* [PASSAGE TO READ]:
● ● ● ● ●

Is there any way to use Unet_learner for Autoencoders for images datasets

Hey everybody! Since we use a fully convolutional network for segmentation task, I was wondering if we can use the same learner for autoencoder for images as well. Perhaps changing loss function to MSE loss and making the label the same as the input might work. If anyone has already worked on this problem please let me know, if you have any ideas regarding this please feel free to post (it would be great if you could share your code as well).


Yeah, so I used unet_learner for autoencoder, turns out it is quite straight forward. I changed only three things from Cam-vid tiramisu notebook from lesson 3. The results look quite great. But I hope the network has learnt something and hasn’t just skipped all the layers all together using the skip connections in UNet. It would be great if someone can verify this.

The changes made to cam-vid notebook from lesson 3 are as follows:

  1. Changed SegmentationItemList to ImageImageList
  1. Changed the label function to def get_y_fn(x): return x
  1. Changed the loss function to torch.nn.MSELoss() as this becomes a regression task.

I am attaching the notebook link with this post (, you can play around with it on colab.
P.S: There are almost no comments in the notebook except where I have changed something from the original notebook, I am assuming you have an idea about what are autoencoders and why do we need to use them. The network is trained on only half sized images as the GPU memory for google colab was getting full when I tried to train for full-sized images, the results for full-sized images in the notebook are for CAMVID tiny dataset


Unfortunately that is most probably what happens. Also think about how you want to apply your Auto Encoder. If you want to reconstruct the exact input image (for compression or whatever) you will have to use the encoder and decoder separately somewhere (e.g. compress with encoder on server, let client decompress using decoder). Now the point where the decoder is used, you will usually not have the inputs to those skip connections. If you had, in plain reconstruction, you could skip the whole process because that already contains your image.

Your network might however still be useful for say denoising or so, where you usually use the whole auto encoder on one machine. However for plain reconstruction that is usually not the case, which kind of kills those skip connections :confused:
So if you throw a crappify or noise of whatever kind on your input images (see last lessons in part 1), your unet approach might be a very decent baseline for a denoiser.


I really don’t thing that a U-net is adapted for the task. The skip connections are the problem.
I would try a custom defined model with an:

  • Encoder (can be a Resnet type encoder)
  • Decoder ( a simple decoder, like the one in the UNET)

● ● ● ● ●

(Collected data)
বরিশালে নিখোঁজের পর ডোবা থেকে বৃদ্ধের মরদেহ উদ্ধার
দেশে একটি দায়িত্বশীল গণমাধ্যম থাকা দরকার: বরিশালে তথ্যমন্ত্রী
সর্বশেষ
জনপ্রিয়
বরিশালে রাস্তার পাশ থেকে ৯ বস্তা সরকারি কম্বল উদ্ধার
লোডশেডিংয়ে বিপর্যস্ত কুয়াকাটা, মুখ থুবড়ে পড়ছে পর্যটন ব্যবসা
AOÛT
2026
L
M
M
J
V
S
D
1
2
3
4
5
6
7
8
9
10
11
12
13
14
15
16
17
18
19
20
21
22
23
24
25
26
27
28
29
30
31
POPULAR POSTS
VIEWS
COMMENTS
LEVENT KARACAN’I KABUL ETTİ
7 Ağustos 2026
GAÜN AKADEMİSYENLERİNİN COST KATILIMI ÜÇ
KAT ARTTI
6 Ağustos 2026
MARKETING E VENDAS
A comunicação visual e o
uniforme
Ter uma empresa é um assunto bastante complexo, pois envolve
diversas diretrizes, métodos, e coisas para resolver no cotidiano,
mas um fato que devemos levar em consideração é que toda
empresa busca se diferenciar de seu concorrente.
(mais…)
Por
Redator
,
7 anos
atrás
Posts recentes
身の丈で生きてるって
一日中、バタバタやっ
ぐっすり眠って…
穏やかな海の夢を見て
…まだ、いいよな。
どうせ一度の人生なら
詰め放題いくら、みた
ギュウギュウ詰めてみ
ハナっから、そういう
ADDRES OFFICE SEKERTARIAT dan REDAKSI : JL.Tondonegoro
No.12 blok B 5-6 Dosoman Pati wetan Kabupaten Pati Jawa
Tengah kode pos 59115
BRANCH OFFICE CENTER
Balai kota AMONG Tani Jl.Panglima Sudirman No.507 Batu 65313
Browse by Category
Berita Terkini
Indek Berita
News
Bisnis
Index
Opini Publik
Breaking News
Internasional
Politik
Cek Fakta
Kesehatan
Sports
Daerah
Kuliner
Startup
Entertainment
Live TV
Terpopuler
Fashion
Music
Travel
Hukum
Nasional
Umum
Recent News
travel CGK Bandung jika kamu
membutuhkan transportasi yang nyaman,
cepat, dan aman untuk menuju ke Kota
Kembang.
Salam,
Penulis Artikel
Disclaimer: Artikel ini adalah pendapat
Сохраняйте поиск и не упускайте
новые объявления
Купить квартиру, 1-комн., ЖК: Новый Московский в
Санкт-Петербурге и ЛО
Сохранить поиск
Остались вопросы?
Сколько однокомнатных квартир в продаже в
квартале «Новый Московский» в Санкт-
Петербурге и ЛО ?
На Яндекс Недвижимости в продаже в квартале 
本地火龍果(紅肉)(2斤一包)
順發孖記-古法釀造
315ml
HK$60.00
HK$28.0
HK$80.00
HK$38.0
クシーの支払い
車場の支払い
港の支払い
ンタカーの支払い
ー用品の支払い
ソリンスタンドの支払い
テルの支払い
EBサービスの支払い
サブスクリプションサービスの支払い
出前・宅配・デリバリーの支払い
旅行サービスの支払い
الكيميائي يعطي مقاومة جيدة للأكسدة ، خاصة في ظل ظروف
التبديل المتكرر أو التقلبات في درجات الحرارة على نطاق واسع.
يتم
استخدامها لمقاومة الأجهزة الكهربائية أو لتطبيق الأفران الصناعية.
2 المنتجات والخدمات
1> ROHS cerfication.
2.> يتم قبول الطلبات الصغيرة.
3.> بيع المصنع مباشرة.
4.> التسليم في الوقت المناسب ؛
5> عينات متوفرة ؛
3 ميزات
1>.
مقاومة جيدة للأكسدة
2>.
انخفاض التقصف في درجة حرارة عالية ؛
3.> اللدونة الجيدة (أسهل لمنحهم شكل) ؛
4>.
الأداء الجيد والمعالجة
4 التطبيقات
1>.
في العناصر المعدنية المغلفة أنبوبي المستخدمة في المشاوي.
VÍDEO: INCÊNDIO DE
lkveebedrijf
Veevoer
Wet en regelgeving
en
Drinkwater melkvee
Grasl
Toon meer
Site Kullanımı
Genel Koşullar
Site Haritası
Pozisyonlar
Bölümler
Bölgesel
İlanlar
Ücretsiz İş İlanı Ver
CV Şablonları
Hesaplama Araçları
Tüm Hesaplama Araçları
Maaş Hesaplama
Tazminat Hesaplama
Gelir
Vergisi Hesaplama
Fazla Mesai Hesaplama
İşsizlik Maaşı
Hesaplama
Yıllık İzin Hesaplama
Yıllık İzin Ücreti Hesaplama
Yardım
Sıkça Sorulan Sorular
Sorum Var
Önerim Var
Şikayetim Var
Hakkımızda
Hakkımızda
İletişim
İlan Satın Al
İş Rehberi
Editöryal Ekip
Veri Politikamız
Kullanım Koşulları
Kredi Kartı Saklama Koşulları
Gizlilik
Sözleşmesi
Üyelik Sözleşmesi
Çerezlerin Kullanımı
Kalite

● ● ● ● ●

* [TASK REQUIREMENTS]: Continue the forum thread on using unet_learner as an image autoencoder, starting after its last line.

* [OUTPUT OF THE TASK]:
    So, you can start with a Unet where you remove the skip connections.
1 Like

What if I want to use the encoder part of the network as a pretrained model. Let’s say I have some images from medical dataset, rather than using a pretrained model on ImageNet dataset, encoder part of this Network (after training as autoencoder on those medical images) would give better results, won’t it?

1 Like

I will actually test this out. If using such kind of autoencoder training for pretraining actually helps.

1 Like

It can be useful, if the encoder actually encodes the image structure.
Maybe you can check the last layers of your unet and investigate how large the activations from the bottleneck are compared to the very first skip connections outputs. I would assume that if your network just skips the whole thing and uses the first skip connection, the activations from the actual AE should go to zero, so that your Merge Layer outputs the same as the skip connection itself.
Similarly (in order to produce those 0 activations), the weights might be going to 0 as well.

Further, you can take a look at the latent space, maybe try to t-SNE your latent vectors. Usually when your encoder produces nice features, t-SNE might be able to cluster your data points nicely based on this extraction.
Probably you can also just use the encoder as pretraining, as you said, and compare classification performance / training speed against randomly initialized.


Im also doing a similar thing.
I wanna create a autoencoder and use the reconstructed photo for dual loss. (Segmentation and classification loss)
But I have no idea how to crate the label function for dual loss.

1 Like

We’re you able to create autoencoder at least?

I use the superres model as a basis and create a smaller image.

1 Like

Would you mind sharing this?
I built something similar modifying the UnetBlock (removing the Merge).